If there was any possibility of getting more blunt, Father John Misty has toed up to that line more than a few times. Even though some of his music sounds absolutely gorgeous on records like Pure Comedy, this is not fun by any metric. Misty is singing about how the world will one day end and writing the kind of lines that would make Werner Herzog tell him to lighten up, and yet it still sounds like one of the greatest songs that 1977 never spat out.
However, if Newman was talking about the terrors of modern cultures in the 1970s, Misty sees everything from a millennial perspective in his respective songs. In every one of his songs, fans get a good look at all of the emotional torment that most people keep under wraps, whether that’s the raw sting of the ‘War on Terror’ or the advances in technology that make people all the more terrified with each passing day.
Although Newman and Misty would have probably benefited from getting a hug more than a few times in their personal lives, it takes more than cynical talk to get people interested in their music. It all has to come from a genuine place, and what both Misty and Newman lack in subtlety, they make up for in their respective eras’ most beautiful love songs.
Even though some of them are still bittersweet tales of romance, there’s no doubt that every one of them will be just as passionate as the cynical tunes. No one can stay in that negative headspace forever, but when talking about romance, there’s a certain way for both of them to twist their words around to make something as relatable as it is heartbreaking.

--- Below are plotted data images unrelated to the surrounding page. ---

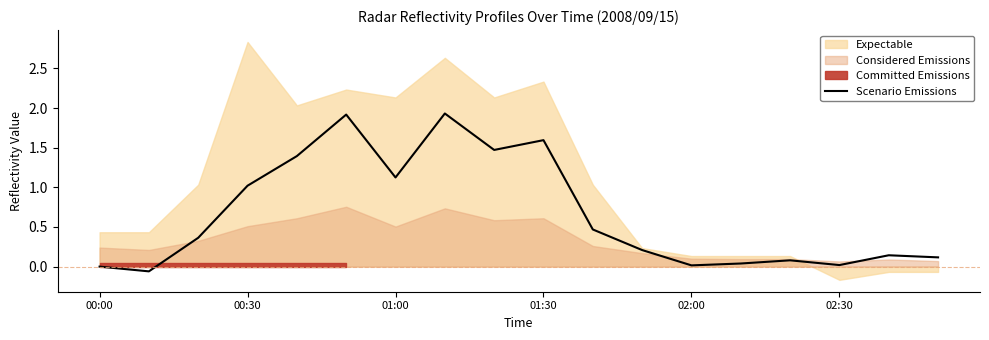

How many interior local peaks (higher than both neighbors) does the data have?

5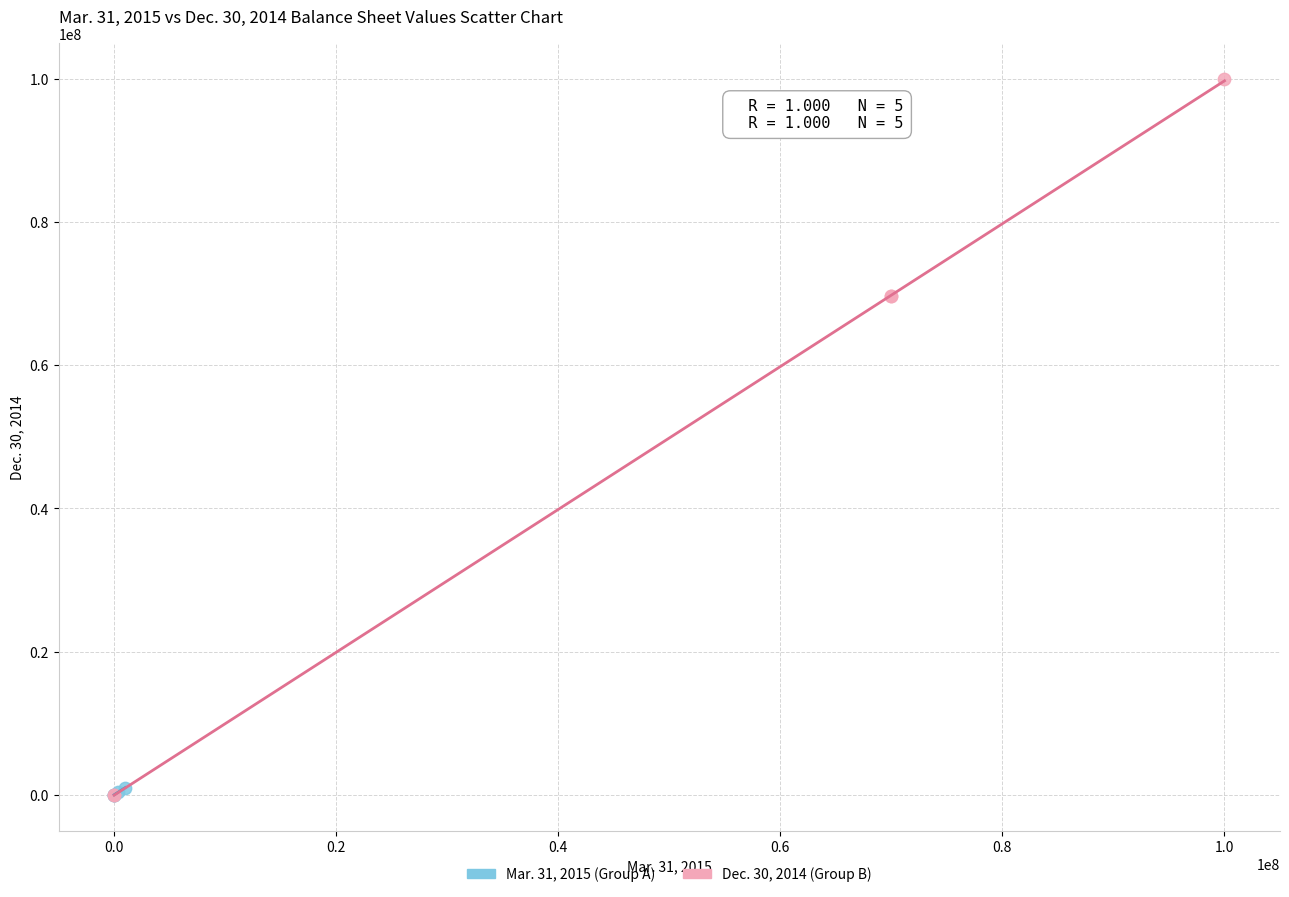

What are all the series names shown in the legend?

Mar. 31, 2015 (Group A), Dec. 30, 2014 (Group B)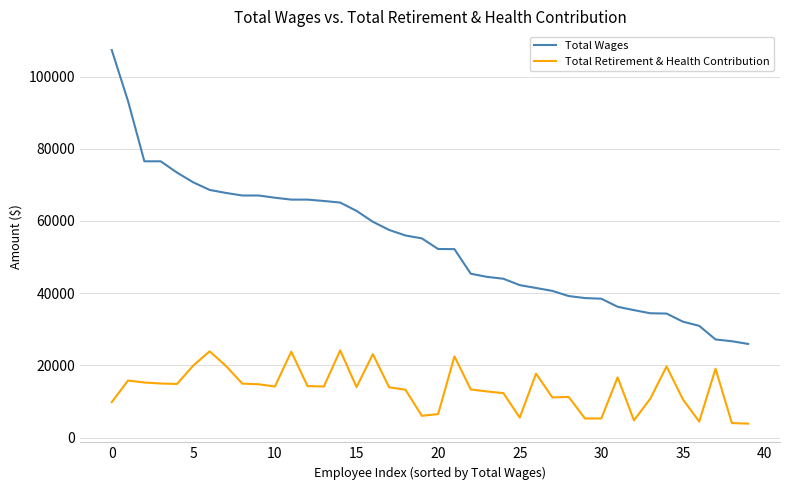

True or false: Total Retirement & Health Contribution and Total Wages cross at least once.

False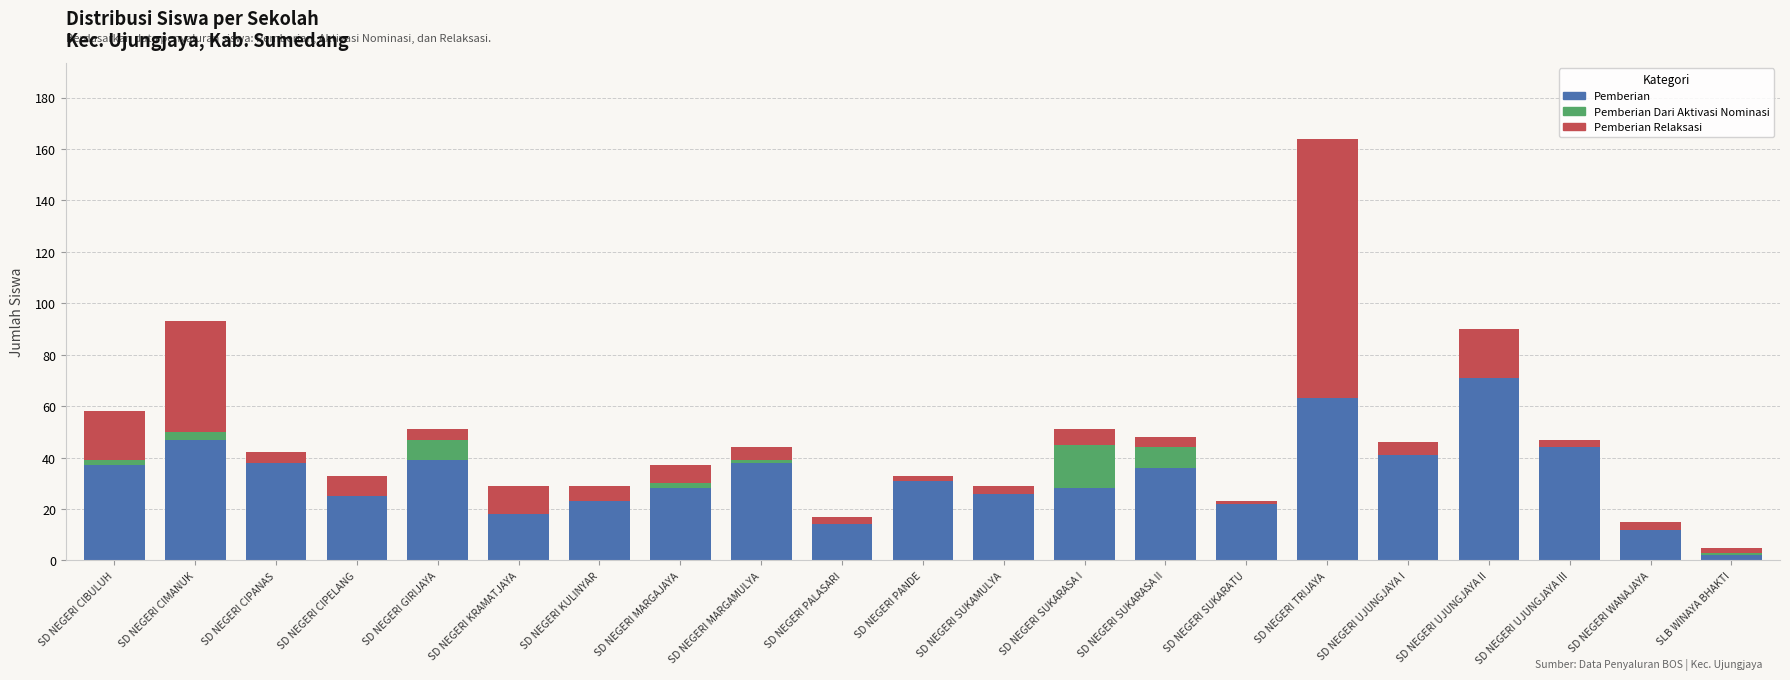

What is the average value of the Pemberian series?

33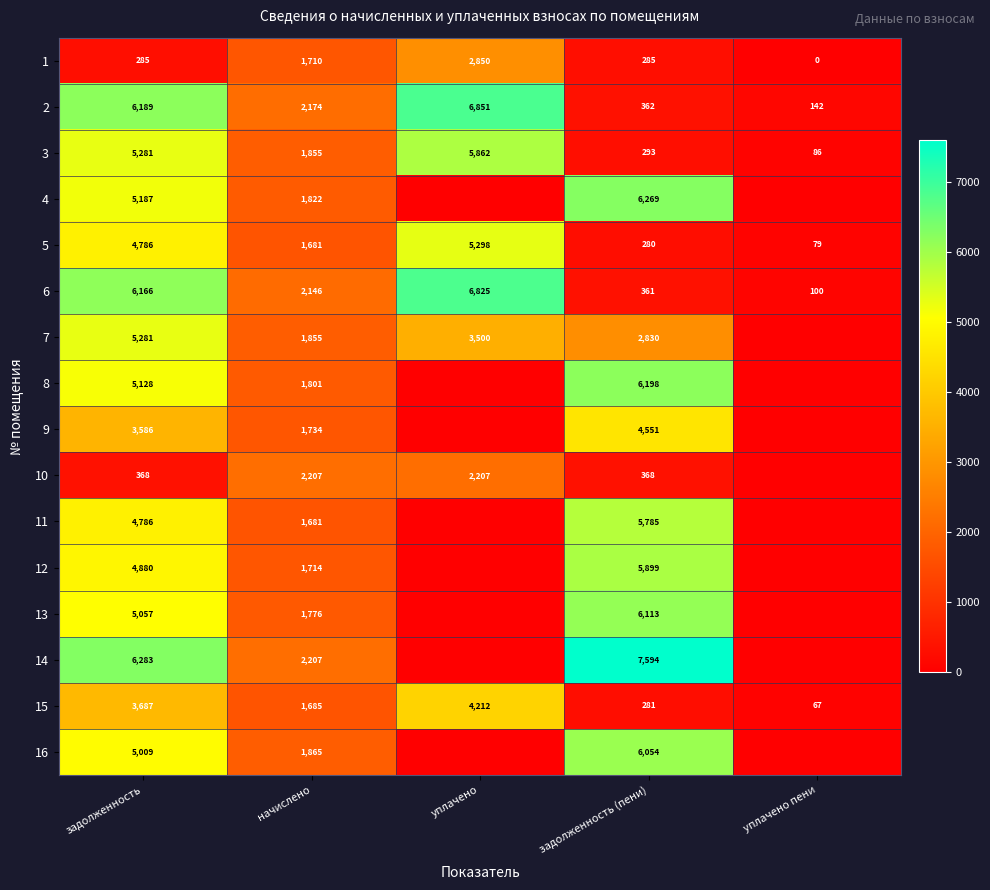

True or false: 2 has a value of 575.0 at задолженность (пени).

False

Despite most folk stars using a handful of chords to get where they need to go, their back catalogue also shows an impressive range of musical theory. Newman’s history working with jazzy players has made his album sophisticated takes on rock and roll, and while Misty had more extravagant arrangements, hearing him making slower tunes on Chloe and the Next 20th Century might be a preview as to where he’s going to be going later down the road.
While there’s a slim chance that Misty will go down the same route Newman went in and start making complete soundtracks to children’s movies, their blunt tunes aren’t written with the intent of making the audience miserable. It might be hard to sit through some of the harsh critiques about humankind, but the more people sit with it, the more they pick up on one simple rule: you have to go through that uneasiness to appreciate the beauty of the world.